*REQUEST:* Because the images are not wanted, restate every line below word for word without them.

Design files in plain text
★ ★ ★ ★
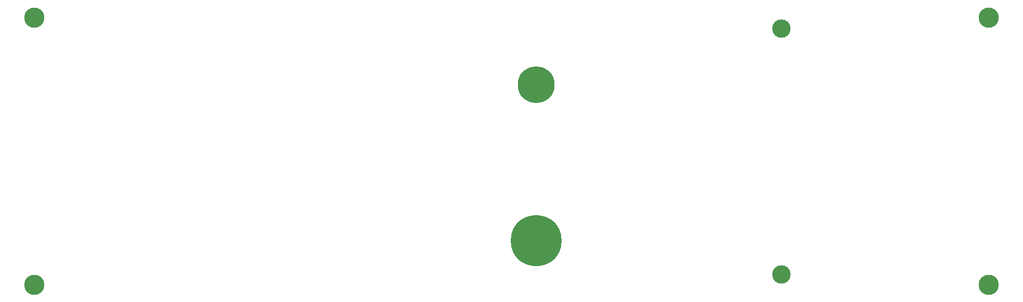
<source format=gbr>
%TF.GenerationSoftware,KiCad,Pcbnew,6.0.1-79c1e3a40b~116~ubuntu18.04.1*%
%TF.CreationDate,2022-01-19T05:38:23+01:00*%
%TF.ProjectId,ss_backpanel-mirrored_Al,73735f62-6163-46b7-9061-6e656c2d6d69,rev?*%
%TF.SameCoordinates,Original*%
%TF.FileFunction,Soldermask,Top*%
%TF.FilePolarity,Negative*%
%FSLAX46Y46*%
G04 Gerber Fmt 4.6, Leading zero omitted, Abs format (unit mm)*
G04 Created by KiCad (PCBNEW 6.0.1-79c1e3a40b~116~ubuntu18.04.1) date 2022-01-19 05:38:23*
%MOMM*%
%LPD*%
G01*
G04 APERTURE LIST*
%ADD10C,3.000000*%
%ADD11C,6.000000*%
%ADD12C,8.300000*%
%ADD13C,3.300000*%
G04 APERTURE END LIST*
D10*
%TO.C,M104*%
X194000000Y-94500000D03*
X194000000Y-54500000D03*
%TD*%
D11*
%TO.C,M109*%
X154000000Y-63600000D03*
%TD*%
D12*
%TO.C,J101*%
X154000000Y-89000000D03*
%TD*%
D13*
%TO.C,H101*%
X227750000Y-52670000D03*
%TD*%
%TO.C,H102*%
X72250000Y-52670000D03*
%TD*%
%TO.C,H103*%
X227750000Y-96200000D03*
%TD*%
%TO.C,H104*%
X72250000Y-96200000D03*
%TD*%
M02*

</source>
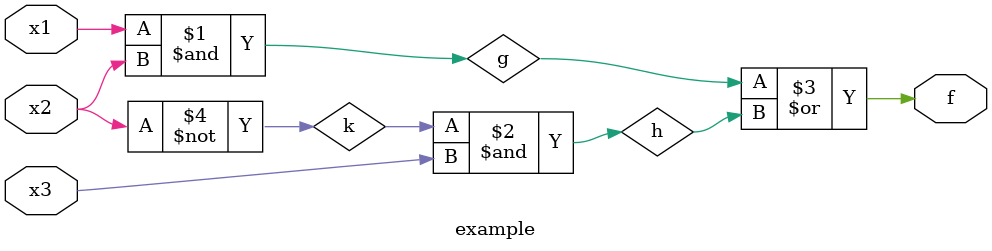
<source format=v>
module example(x1, x2, x3, f);
input x1, x2, x3;
output f;
and (g, x1, x2);
not (k, x2);
and (h, k, x3);
or (f, g, h);
endmodule
</source>
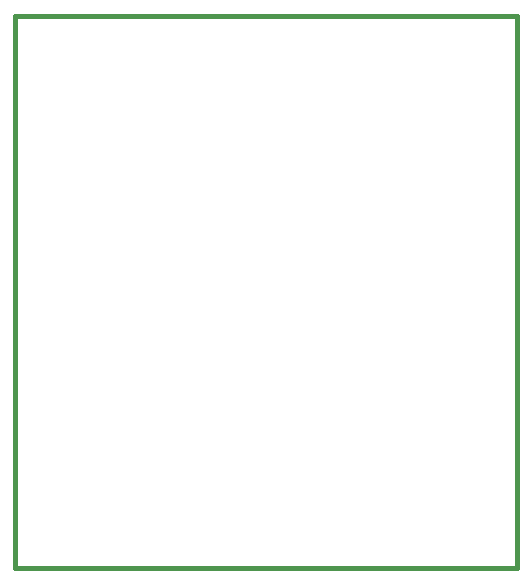
<source format=gm1>
G04 #@! TF.FileFunction,Profile,NP*
%FSLAX46Y46*%
G04 Gerber Fmt 4.6, Leading zero omitted, Abs format (unit mm)*
G04 Created by KiCad (PCBNEW 4.0.5+dfsg1-4) date Wed May 16 23:13:06 2018*
%MOMM*%
%LPD*%
G01*
G04 APERTURE LIST*
%ADD10C,0.150000*%
%ADD11C,0.381000*%
G04 APERTURE END LIST*
D10*
D11*
X109093000Y-45085000D02*
X109220000Y-45085000D01*
X109093000Y-91821000D02*
X109093000Y-45085000D01*
X109220000Y-91821000D02*
X109093000Y-91821000D01*
X151638000Y-91821000D02*
X109220000Y-91821000D01*
X151638000Y-91694000D02*
X151638000Y-91821000D01*
X151638000Y-45085000D02*
X151638000Y-91694000D01*
X151511000Y-45085000D02*
X151638000Y-45085000D01*
X109220000Y-45085000D02*
X151511000Y-45085000D01*
M02*

</source>
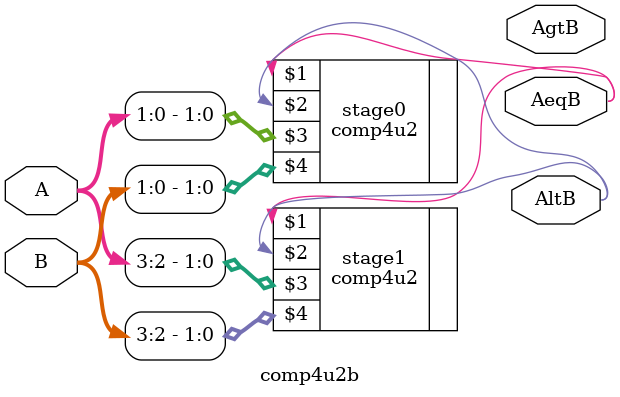
<source format=v>
module comp4u2b(AeqB,AltB,AgtB,A,B);
input [4:0]A,B;
	wire  [4:0]i;
	output AeqB,AltB,AgtB;
comp4u2 stage0 (AeqB,AltB,A[1:0],B[1:0]);
comp4u2 stage1 (AeqB,AltB,A[3:2],B[3:2]);
endmodule

</source>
★ ★ ★ ★
*EXPECTED ANSWER:*
<source format=gbr>
%TF.GenerationSoftware,KiCad,Pcbnew,6.0.1-79c1e3a40b~116~ubuntu18.04.1*%
%TF.CreationDate,2022-01-19T05:38:23+01:00*%
%TF.ProjectId,ss_backpanel-mirrored_Al,73735f62-6163-46b7-9061-6e656c2d6d69,rev?*%
%TF.SameCoordinates,Original*%
%TF.FileFunction,Soldermask,Top*%
%TF.FilePolarity,Negative*%
%FSLAX46Y46*%
G04 Gerber Fmt 4.6, Leading zero omitted, Abs format (unit mm)*
G04 Created by KiCad (PCBNEW 6.0.1-79c1e3a40b~116~ubuntu18.04.1) date 2022-01-19 05:38:23*
%MOMM*%
%LPD*%
G01*
G04 APERTURE LIST*
%ADD10C,3.000000*%
%ADD11C,6.000000*%
%ADD12C,8.300000*%
%ADD13C,3.300000*%
G04 APERTURE END LIST*
D10*
%TO.C,M104*%
X194000000Y-94500000D03*
X194000000Y-54500000D03*
%TD*%
D11*
%TO.C,M109*%
X154000000Y-63600000D03*
%TD*%
D12*
%TO.C,J101*%
X154000000Y-89000000D03*
%TD*%
D13*
%TO.C,H101*%
X227750000Y-52670000D03*
%TD*%
%TO.C,H102*%
X72250000Y-52670000D03*
%TD*%
%TO.C,H103*%
X227750000Y-96200000D03*
%TD*%
%TO.C,H104*%
X72250000Y-96200000D03*
%TD*%
M02*

</source>
<source format=v>
module example(x1, x2, x3, f);
input x1, x2, x3;
output f;
and (g, x1, x2);
not (k, x2);
and (h, k, x3);
or (f, g, h);
endmodule
</source>
<source format=gm1>
G04 #@! TF.FileFunction,Profile,NP*
%FSLAX46Y46*%
G04 Gerber Fmt 4.6, Leading zero omitted, Abs format (unit mm)*
G04 Created by KiCad (PCBNEW 4.0.5+dfsg1-4) date Wed May 16 23:13:06 2018*
%MOMM*%
%LPD*%
G01*
G04 APERTURE LIST*
%ADD10C,0.150000*%
%ADD11C,0.381000*%
G04 APERTURE END LIST*
D10*
D11*
X109093000Y-45085000D02*
X109220000Y-45085000D01*
X109093000Y-91821000D02*
X109093000Y-45085000D01*
X109220000Y-91821000D02*
X109093000Y-91821000D01*
X151638000Y-91821000D02*
X109220000Y-91821000D01*
X151638000Y-91694000D02*
X151638000Y-91821000D01*
X151638000Y-45085000D02*
X151638000Y-91694000D01*
X151511000Y-45085000D02*
X151638000Y-45085000D01*
X109220000Y-45085000D02*
X151511000Y-45085000D01*
M02*

</source>
<source format=v>
module comp4u2b(AeqB,AltB,AgtB,A,B);
input [4:0]A,B;
	wire  [4:0]i;
	output AeqB,AltB,AgtB;
comp4u2 stage0 (AeqB,AltB,A[1:0],B[1:0]);
comp4u2 stage1 (AeqB,AltB,A[3:2],B[3:2]);
endmodule

</source>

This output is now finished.